--- ASSIGNED TASK ---
Write out the records from the beginning through the line containing "701 – Jardim". Rename "Centro" to "Downtown" wherever it occurs and change nothing else.

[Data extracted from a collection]
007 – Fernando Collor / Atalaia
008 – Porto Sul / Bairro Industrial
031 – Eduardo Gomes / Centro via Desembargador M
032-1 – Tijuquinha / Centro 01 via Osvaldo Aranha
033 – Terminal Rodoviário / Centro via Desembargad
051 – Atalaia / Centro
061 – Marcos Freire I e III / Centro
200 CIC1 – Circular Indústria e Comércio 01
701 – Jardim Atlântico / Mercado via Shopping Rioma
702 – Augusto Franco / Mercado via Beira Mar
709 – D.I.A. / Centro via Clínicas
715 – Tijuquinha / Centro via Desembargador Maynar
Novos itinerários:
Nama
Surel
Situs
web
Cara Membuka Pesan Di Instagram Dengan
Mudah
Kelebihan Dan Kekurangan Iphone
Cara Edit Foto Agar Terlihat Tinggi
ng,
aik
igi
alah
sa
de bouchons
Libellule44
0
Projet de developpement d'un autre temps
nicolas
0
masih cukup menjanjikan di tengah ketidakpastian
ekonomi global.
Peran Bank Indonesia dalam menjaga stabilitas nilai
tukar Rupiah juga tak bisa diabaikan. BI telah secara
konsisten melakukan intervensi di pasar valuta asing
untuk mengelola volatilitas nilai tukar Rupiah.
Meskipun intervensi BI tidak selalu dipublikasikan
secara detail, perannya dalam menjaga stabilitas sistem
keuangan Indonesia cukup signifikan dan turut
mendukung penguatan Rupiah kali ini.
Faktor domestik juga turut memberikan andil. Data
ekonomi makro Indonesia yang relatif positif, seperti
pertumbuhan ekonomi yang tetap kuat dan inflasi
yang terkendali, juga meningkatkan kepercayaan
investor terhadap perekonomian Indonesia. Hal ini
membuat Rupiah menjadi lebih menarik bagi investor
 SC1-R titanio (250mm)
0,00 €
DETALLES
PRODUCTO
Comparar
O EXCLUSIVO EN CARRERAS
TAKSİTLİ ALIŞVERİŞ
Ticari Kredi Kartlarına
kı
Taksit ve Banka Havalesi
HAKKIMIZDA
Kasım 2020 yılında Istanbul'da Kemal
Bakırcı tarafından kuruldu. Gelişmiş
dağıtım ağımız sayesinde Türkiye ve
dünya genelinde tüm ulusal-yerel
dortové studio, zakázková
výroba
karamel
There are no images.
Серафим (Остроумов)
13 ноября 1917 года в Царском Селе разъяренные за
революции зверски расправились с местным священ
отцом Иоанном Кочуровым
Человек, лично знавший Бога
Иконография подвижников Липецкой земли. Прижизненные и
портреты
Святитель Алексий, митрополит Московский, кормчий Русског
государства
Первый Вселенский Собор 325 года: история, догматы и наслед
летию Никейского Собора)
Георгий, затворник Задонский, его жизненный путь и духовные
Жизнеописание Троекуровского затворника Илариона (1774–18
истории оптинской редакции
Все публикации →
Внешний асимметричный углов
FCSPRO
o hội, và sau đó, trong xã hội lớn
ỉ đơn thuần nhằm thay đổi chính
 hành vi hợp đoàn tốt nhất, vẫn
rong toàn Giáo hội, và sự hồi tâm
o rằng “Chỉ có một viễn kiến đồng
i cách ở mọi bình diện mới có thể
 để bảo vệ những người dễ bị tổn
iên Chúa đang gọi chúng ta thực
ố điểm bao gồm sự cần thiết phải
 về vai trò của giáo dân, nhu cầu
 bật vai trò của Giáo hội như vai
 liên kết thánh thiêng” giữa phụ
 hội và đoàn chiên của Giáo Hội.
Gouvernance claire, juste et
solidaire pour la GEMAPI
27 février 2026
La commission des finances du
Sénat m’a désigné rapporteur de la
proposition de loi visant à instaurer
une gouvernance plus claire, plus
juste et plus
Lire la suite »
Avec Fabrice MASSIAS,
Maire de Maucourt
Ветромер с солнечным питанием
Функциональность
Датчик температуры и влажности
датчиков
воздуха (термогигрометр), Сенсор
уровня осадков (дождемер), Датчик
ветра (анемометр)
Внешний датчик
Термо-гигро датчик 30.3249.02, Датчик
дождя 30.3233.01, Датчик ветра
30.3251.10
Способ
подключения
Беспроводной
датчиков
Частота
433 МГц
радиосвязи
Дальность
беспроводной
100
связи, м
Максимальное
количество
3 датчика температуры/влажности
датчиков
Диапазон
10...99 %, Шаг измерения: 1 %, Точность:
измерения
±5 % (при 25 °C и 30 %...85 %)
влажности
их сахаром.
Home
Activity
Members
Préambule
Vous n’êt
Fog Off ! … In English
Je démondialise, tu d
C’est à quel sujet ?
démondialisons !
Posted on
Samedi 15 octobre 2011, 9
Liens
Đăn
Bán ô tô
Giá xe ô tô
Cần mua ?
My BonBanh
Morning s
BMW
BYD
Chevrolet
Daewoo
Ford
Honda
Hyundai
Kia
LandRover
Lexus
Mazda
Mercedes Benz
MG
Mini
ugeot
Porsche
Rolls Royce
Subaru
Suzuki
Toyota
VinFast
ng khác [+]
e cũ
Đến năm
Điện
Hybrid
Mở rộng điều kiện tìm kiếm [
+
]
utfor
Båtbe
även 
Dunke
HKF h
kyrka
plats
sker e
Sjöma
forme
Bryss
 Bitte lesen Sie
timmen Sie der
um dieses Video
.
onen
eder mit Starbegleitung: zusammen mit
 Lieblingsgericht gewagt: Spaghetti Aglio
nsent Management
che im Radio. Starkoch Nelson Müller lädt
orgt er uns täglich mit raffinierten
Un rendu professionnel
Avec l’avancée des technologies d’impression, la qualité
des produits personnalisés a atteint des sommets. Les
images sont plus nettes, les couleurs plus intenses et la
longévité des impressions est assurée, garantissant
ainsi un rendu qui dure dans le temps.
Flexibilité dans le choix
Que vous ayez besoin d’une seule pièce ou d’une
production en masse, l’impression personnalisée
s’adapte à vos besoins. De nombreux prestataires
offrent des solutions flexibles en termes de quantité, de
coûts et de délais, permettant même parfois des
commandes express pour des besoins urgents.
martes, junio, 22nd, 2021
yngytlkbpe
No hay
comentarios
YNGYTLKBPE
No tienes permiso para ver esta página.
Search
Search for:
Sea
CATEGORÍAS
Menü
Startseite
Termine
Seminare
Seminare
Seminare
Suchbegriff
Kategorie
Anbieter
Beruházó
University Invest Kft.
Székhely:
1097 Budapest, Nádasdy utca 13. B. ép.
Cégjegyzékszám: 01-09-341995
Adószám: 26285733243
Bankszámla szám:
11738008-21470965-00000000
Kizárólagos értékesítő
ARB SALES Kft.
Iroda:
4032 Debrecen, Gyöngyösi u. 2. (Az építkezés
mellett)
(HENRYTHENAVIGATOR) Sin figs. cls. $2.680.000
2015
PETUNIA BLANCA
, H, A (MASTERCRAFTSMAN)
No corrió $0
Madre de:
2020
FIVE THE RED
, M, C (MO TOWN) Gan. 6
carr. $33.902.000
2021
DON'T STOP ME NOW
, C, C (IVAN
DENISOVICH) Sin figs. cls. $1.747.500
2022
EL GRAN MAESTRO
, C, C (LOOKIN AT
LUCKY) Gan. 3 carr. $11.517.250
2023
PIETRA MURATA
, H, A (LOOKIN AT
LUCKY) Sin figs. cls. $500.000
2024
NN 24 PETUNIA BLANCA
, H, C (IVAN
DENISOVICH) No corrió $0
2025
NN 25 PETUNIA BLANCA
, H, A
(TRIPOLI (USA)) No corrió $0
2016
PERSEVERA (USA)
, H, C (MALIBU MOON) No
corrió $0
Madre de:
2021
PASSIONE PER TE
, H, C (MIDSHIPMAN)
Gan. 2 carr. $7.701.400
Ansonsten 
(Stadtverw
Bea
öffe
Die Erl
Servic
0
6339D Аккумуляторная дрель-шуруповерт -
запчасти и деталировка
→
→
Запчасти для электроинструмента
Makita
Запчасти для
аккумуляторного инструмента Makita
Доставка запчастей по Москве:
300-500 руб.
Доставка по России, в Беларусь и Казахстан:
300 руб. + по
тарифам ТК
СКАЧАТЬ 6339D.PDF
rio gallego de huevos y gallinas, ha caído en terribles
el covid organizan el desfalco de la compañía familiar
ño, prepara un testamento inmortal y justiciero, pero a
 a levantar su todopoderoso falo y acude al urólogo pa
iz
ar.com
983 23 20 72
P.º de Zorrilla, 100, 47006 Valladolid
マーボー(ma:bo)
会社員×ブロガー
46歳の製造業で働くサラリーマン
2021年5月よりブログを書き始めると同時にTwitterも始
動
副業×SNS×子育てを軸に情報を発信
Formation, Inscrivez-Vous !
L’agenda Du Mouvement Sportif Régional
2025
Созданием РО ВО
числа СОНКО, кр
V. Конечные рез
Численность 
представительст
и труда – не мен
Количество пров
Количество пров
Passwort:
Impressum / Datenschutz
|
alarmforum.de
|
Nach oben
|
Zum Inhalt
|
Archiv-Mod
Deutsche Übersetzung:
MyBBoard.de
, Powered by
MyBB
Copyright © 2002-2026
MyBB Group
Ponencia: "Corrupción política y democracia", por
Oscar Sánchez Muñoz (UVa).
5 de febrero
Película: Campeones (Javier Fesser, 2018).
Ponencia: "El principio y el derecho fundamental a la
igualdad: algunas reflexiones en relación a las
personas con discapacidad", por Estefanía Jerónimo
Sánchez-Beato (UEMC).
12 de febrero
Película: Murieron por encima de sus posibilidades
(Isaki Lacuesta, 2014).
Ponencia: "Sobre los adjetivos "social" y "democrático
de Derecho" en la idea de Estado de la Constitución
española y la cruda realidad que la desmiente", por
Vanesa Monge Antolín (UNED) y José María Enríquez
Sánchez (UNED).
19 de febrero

--- RESULT ---
007 – Fernando Collor / Atalaia
008 – Porto Sul / Bairro Industrial
031 – Eduardo Gomes / Downtown via Desembargador M
032-1 – Tijuquinha / Downtown 01 via Osvaldo Aranha
033 – Terminal Rodoviário / Downtown via Desembargad
051 – Atalaia / Downtown
061 – Marcos Freire I e III / Downtown
200 CIC1 – Circular Indústria e Comércio 01
701 – Jardim Atlântico / Mercado via Shopping Rioma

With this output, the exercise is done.